Not so with VMWare’s support personnel. After explaining my problem, we got to work and using Teamviewer were trying to figure out, how to have a configuration, that I can use the VM’s as expected. I don’t know why VMWare decided to contact me by phone (they don’t use Notes, do they), but it is a nice gesture and naturally lots better than email. Took us two days to make it work, actually. VMWare got out of its way and tested a few things, while I was sleeping.
The only thing that makes working with VMWare Support a bit difficult is, that my Indian friend was … you expected that … in India. Fortunately I work a lot from home, but doing that stuff when the kids are around, makes it less amusing. When they get hungry, they start chewing on the carpet.
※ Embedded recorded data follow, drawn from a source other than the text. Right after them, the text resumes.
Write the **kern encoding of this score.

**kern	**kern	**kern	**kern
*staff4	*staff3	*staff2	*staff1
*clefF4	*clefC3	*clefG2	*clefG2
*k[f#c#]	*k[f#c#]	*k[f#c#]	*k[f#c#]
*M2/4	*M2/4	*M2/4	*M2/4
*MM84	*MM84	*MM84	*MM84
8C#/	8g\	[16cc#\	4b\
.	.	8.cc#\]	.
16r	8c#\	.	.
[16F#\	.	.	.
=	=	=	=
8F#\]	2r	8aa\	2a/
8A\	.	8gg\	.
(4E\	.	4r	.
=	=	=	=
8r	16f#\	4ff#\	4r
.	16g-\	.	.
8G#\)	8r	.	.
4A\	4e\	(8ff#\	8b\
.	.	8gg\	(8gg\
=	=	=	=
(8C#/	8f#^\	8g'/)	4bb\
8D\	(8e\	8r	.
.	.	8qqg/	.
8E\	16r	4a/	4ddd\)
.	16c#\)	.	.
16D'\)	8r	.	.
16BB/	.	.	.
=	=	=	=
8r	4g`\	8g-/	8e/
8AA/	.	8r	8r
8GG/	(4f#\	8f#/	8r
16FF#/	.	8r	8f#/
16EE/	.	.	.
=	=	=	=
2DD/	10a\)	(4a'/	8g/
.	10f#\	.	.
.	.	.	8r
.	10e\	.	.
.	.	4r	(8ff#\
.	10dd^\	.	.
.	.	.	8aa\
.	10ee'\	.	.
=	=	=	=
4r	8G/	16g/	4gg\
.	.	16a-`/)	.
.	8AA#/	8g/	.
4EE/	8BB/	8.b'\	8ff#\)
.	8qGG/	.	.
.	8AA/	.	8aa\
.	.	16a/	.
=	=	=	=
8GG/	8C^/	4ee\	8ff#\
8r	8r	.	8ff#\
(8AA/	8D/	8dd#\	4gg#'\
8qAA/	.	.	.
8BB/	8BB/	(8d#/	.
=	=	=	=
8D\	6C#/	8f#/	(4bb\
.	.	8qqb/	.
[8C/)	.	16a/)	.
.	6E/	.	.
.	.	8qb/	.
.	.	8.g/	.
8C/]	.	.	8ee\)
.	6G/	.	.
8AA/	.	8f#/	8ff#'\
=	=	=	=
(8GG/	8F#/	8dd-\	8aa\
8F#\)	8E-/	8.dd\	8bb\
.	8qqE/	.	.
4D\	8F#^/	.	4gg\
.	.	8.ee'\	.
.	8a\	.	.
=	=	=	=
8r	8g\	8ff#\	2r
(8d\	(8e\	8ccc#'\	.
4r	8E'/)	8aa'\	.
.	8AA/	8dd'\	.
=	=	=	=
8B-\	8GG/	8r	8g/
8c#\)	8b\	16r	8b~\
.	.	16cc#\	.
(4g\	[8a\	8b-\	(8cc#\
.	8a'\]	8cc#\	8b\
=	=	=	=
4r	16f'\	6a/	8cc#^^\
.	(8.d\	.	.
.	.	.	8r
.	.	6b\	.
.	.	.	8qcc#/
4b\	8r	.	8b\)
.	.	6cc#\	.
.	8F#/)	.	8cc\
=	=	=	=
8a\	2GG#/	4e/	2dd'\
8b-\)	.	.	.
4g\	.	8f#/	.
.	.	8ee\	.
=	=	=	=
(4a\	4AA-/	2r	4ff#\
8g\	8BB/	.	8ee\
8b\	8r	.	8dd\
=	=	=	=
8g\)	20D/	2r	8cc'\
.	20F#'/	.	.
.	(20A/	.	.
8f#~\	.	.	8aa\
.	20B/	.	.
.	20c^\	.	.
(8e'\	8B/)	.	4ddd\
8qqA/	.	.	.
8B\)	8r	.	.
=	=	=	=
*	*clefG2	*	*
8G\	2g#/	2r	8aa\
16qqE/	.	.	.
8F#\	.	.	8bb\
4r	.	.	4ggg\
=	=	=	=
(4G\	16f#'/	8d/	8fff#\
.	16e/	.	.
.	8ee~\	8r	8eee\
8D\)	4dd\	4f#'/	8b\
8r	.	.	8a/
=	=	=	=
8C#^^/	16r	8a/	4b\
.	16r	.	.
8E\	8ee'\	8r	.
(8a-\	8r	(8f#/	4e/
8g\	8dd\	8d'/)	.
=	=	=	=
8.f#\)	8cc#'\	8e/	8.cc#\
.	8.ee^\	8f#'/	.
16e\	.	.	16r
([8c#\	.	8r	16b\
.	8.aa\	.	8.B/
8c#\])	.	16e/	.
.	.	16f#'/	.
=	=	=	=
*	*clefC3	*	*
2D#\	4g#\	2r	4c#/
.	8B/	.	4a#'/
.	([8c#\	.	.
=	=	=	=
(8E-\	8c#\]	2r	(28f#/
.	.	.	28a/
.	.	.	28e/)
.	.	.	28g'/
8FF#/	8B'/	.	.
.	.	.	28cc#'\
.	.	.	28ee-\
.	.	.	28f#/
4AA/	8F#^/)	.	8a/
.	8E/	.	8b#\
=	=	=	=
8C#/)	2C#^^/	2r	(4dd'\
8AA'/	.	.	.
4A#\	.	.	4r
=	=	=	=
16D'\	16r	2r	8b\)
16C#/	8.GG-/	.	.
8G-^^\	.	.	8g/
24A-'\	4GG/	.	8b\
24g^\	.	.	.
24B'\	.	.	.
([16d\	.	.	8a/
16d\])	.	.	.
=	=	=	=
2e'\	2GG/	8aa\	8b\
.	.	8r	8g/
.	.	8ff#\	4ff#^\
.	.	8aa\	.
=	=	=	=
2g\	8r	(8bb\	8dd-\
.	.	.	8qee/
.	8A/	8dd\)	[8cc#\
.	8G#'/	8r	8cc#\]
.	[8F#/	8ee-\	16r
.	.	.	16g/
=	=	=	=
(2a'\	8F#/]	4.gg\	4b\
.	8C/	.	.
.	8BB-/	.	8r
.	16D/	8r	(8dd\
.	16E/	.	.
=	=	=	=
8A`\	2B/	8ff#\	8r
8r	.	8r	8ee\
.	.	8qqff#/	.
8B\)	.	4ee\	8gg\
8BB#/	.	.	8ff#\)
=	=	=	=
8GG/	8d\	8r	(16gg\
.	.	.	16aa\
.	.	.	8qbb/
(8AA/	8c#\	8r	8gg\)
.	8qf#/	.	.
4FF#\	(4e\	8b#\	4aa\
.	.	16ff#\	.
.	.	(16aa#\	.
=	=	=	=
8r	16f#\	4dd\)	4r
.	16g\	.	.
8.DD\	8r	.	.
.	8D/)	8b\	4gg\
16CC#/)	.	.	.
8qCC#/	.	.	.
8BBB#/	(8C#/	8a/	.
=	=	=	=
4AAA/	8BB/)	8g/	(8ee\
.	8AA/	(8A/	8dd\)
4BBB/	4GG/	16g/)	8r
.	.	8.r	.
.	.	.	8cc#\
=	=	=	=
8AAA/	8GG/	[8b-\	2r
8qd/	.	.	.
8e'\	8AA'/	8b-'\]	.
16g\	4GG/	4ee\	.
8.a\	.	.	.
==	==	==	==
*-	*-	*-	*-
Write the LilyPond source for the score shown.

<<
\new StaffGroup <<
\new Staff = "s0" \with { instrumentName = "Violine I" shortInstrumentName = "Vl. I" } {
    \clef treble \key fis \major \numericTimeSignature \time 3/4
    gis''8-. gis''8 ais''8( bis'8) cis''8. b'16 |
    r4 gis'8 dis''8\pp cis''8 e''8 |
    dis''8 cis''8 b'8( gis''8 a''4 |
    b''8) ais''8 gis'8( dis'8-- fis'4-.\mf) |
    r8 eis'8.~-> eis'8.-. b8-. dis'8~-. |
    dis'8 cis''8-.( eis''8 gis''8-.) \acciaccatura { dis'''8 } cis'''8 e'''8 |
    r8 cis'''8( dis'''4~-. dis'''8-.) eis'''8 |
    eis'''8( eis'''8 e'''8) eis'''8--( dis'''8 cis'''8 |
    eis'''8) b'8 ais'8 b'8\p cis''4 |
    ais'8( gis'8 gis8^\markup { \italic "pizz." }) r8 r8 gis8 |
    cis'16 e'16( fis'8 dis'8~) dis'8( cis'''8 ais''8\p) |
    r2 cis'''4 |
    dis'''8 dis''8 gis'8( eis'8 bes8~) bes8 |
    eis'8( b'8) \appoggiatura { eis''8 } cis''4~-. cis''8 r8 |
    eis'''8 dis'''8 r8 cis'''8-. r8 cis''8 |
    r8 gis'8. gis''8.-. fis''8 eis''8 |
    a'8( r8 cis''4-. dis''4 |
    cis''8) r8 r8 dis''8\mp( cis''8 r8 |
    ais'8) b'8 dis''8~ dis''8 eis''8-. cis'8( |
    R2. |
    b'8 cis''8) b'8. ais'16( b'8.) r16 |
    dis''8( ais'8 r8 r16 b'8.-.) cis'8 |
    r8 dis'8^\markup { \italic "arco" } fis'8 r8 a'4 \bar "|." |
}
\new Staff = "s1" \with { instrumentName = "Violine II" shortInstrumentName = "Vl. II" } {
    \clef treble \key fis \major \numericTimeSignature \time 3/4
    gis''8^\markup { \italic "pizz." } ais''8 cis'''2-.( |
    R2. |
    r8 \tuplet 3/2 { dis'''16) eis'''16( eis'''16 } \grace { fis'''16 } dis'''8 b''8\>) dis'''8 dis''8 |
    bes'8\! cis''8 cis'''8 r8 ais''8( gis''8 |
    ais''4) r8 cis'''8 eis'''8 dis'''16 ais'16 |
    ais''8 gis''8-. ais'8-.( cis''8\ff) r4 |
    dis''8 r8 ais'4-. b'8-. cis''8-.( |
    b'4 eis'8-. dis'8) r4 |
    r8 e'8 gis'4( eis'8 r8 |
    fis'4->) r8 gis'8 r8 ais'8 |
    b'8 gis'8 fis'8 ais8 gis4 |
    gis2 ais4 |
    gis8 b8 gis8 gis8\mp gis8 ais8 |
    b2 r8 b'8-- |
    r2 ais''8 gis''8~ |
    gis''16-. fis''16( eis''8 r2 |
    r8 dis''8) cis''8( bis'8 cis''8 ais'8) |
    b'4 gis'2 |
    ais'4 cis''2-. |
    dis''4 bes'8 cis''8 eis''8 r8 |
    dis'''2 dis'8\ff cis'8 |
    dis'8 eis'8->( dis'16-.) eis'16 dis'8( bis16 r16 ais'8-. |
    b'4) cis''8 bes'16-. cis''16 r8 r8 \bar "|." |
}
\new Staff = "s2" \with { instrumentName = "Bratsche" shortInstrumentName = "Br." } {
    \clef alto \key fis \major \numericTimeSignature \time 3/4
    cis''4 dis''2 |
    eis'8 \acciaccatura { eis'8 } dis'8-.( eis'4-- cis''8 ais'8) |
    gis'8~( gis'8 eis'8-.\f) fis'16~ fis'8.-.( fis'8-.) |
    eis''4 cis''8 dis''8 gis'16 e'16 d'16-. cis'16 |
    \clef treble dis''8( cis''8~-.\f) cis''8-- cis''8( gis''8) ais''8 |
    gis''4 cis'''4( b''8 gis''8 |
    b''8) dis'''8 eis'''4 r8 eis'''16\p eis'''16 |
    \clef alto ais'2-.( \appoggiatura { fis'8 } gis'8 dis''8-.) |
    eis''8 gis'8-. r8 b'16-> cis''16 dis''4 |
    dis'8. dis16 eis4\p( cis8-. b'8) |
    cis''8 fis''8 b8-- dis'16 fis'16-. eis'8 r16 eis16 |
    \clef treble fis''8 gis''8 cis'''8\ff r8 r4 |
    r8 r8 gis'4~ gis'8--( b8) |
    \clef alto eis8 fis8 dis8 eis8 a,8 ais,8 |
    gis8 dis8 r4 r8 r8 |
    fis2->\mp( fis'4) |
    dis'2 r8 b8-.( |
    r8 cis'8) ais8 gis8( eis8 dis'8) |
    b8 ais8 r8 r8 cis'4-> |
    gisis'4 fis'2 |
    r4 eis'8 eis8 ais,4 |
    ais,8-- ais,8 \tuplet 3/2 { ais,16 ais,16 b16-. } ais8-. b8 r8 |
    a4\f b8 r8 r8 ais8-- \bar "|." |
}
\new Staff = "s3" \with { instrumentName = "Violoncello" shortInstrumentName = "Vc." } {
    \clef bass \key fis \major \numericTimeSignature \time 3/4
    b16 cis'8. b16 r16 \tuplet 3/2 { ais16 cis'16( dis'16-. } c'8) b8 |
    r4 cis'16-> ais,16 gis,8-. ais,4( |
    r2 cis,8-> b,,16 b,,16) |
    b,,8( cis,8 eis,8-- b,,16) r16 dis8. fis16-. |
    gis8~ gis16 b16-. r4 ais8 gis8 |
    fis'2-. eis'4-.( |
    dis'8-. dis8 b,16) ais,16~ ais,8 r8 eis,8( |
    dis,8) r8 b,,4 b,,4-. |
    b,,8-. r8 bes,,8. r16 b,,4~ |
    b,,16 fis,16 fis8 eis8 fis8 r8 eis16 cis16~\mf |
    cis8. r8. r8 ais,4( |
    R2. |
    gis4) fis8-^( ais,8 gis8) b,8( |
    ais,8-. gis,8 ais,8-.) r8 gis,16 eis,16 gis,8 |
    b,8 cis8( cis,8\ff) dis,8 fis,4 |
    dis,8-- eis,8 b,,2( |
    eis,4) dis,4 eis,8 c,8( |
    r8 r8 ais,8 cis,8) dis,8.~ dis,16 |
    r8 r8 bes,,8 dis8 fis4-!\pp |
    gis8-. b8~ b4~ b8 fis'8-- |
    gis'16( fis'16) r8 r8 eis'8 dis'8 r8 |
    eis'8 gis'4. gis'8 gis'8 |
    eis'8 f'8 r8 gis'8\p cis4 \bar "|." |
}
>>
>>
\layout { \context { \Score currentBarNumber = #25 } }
I am a happy camper now and that is thank’s to VMWare’s exemplary support … apart from the knowledge base, but they probably know that. That network configuration will be sent to my course management and hopefully will help others.

Since I am in the yellow bubble, I can not help it, but compare it to my IBM’s support experience. When IBM introduced Lotus Foundation, they had an outstanding support (the old Nitix support in fact). Call or send an email and somebody would jump to the occasion to help you. It went down the hill, when that support was integrated in the standard workflow of IBM’s support.

And now the best part: VMWare gave me an email address to use, if I have any problems in the future. No more web portal for me, ha! That’s how I like it.
Now I can go back in my corner end weep silently, after Emirates Team New Zealand lost the ol‘ mug.